INSIGHT

ASIC report on disclosure of fees and costs

By Michelle Levy
Private Capital Risk & Compliance Superannuation

In brief

Today, ASIC released a report outlining the shortcomings in the disclosure of fees and costs for superannuation and managed investment products. While everyone may not like what it says (and for some it may be too little too late), the more detailed discussion of what the law requires may be helpful. Despite ASIC's statements that it will adopt a facilitative approach to compliance with fees and costs disclosure requirements until 1 July 2015, the report also indicates that ASIC plans to focus on fees and costs disclosure in its future surveillance of disclosure practices. Partner Michelle Levy, Associate Rosie Thomas and Lawyer Patrick Boyle look at some of the important aspects of the report.

Disclosing fees and costs in underlying investments

In its Report 398 Fees and Costs disclosure: Superannuation and managed investment products, ASIC acknowledges that there is inconsistency in the industry in the disclosure of management costs for managed investment products and the indirect cost ratio for superannuation, noting that 'some funds do not look beyond the first layer of fees in the underlying investment vehicle they invest through'.

In relation to management costs, ASIC refers to its previous guidance in RG 97 and says that management cost information should include costs of direct investments and the costs of investments made by any underlying entities, to the extent those costs are known to the product issuer. ASIC does not accept the view that the definition of management costs only relates to amounts incurred by the issuer for its investments in the immediate underlying investment vehicle.

For indirect costs in the superannuation context, ASIC expands on its guidance in Information Sheet 197 (read our Focus on that guidance) and provides its first clue as how to far superannuation trustees need to 'look through' when determining its indirect costs. ASIC says: 'We consider that trustees must disclose indirect costs on a "look though" basis to ensure the inclusion of costs and fees incurred by the underlying investment vehicle.' Later the report states:

The level of information that a trustee needs to have to be able to provide fee data to APRA on a 'look-through' basis may be relevant in determining what information a trustee ought to know for the purpose of calculating indirect costs.

 

As ASIC notes, APRA's reporting standards require only 'looking through' to the first non-connected entity. But then ASIC seems to back-track, suggesting that APRA encourages trustees to obtain 'information' about investments beyond the first non-connected entity and where they have that information they should report it. It is hard to get a great deal of comfort or certainty from this.

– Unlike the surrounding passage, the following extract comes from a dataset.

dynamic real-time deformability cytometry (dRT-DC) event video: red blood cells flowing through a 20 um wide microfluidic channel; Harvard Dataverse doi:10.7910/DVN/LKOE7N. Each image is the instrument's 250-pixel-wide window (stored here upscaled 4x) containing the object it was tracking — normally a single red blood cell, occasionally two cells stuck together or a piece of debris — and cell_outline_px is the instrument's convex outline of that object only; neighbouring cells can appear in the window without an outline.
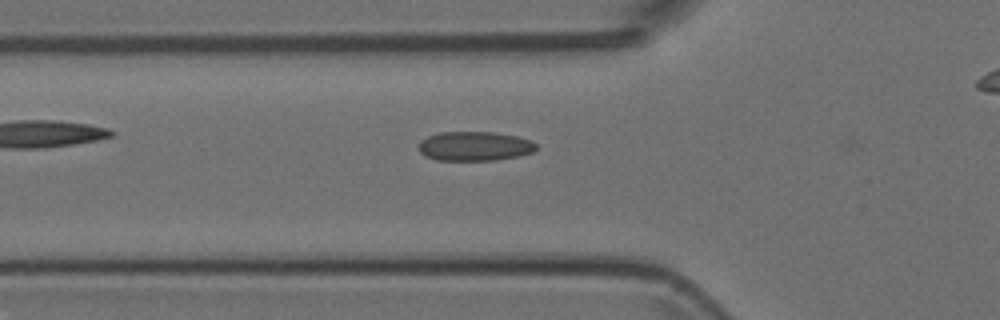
{"species": "Egyptian fruit bat (a non-hibernating species)", "species_latin": "Rousettus aegyptiacus", "temperature_condition": "room temperature", "stored_images_in_passage": 7, "camera_frame_rate_fps": 3000, "um_per_image_px": 0.085, "animal": {"sex": "female"}, "frame": {"image": 1, "passage_image": 7, "time_ms": 2.0, "image_size_px": [1000, 320], "cell_outline_px": [[536, 148], [532, 152], [516, 156], [496, 160], [436, 160], [424, 156], [420, 152], [420, 140], [428, 136], [440, 132], [492, 132], [516, 136], [532, 140], [536, 144]], "centroid_in_image_um": [40.33, 12.42], "position_along_channel_um": 85.5, "area_um2": 20.0}}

ASIC indicates that after consulting with industry it intends to issue a class order to 'clarify' the definitions of 'management costs' and 'indirect costs'. There's sure to be more fun when drafts of this class order are released.

Mischaracterisation of transaction costs

In Report 398, ASIC expresses concern that product issuers may be misleading investors by mischaracterising certain management costs or indirect costs as transaction costs.

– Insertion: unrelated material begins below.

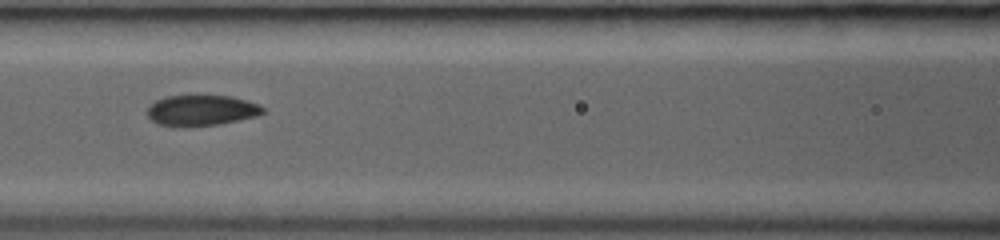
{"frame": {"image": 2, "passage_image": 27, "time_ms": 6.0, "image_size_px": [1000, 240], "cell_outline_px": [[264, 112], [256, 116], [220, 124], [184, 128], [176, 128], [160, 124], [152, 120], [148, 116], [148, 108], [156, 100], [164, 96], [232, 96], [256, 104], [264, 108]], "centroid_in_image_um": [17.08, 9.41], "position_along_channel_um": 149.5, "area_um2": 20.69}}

ASIC provides certain examples and indicates its expectation that 'the costs of maintaining exposure to an asset or a particular investment' should be captured in either the management or indirect costs, regardless of the method by which that exposure is obtained. As a consequence, in ASIC's view the transaction costs of maintaining a derivative position or a SWAP contract should be included in the management cost calculation.

More prescription may be one response. ASIC suggests that industry could develop its own standards. We are reminded of evidence provided to the Senate Economics References Committee into ASIC's performance that 'regulation to enhance disclosure can inhibit it'.

Performance fees

ASIC also repeats its concerns regarding the common industry practice of showing the previous year’s performance fees as a reflection of what will occur in the current year. (This issue was also considered in our previous Focus article). However, in the report, ASIC does recognise that past performance fees can be used as an estimate of future years' performance fees 'if the assessment is based on "reasonable assumptions" consistent with RG 170.'

Other issues

The report also discusses other issues in relation to fees and costs disclosure:

  • Data quality: ASIC considers an issuer's control over the quality of data provided to it by investment managers and APRA's views regarding a superannuation trustee's duties in relation to obtaining this information from unrelated parties. ASIC calls for a 'best endeavour' approach to obtaining this information and the development of industry standards to improved consistency.
  • Tax: ASIC once again confirms that fees and costs in a PDS must be shown gross of income tax and net of any applicable reduced income tax credits, but including GST and any stamp duty.
  • Insurance: ASIC also signals that disclosure of insurance information (including premiums) is an area of concern but notes that this is beyond the scope of the report. ASIC indicates that it will consult with industry on ways to improve insurance disclosure.